• Collection entries:
-*-*-
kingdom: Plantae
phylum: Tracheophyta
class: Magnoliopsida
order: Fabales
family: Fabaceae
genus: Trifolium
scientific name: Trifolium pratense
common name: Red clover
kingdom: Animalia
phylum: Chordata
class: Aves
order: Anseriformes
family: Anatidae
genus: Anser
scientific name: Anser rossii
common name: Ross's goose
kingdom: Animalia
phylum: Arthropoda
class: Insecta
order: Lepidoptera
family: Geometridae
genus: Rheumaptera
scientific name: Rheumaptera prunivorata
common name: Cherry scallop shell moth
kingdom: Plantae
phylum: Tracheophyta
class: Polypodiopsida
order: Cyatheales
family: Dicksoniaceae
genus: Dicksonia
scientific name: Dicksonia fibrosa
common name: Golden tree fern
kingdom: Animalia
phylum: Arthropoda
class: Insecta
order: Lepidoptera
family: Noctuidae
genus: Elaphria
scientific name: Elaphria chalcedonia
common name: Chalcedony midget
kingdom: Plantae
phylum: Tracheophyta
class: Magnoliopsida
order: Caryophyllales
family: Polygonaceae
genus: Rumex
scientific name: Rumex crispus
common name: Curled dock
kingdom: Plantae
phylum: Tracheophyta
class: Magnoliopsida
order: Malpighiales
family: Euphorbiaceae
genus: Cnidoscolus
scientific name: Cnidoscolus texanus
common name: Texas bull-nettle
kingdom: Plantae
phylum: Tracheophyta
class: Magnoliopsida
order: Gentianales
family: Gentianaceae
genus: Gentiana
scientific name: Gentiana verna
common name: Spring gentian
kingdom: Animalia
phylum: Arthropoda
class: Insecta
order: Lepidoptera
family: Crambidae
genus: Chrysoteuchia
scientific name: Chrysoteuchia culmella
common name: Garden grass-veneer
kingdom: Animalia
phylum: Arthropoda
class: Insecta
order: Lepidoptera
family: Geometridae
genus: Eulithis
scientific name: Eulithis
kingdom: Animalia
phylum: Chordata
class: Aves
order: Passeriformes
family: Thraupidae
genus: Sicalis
-*-*-
• Prompt: Find each line in the rows above that contains the word "order", and copy those lines.

• Task result:
order: Fabales
order: Anseriformes
order: Lepidoptera
order: Cyatheales
order: Lepidoptera
order: Caryophyllales
order: Malpighiales
order: Gentianales
order: Lepidoptera
order: Lepidoptera
order: Passeriformes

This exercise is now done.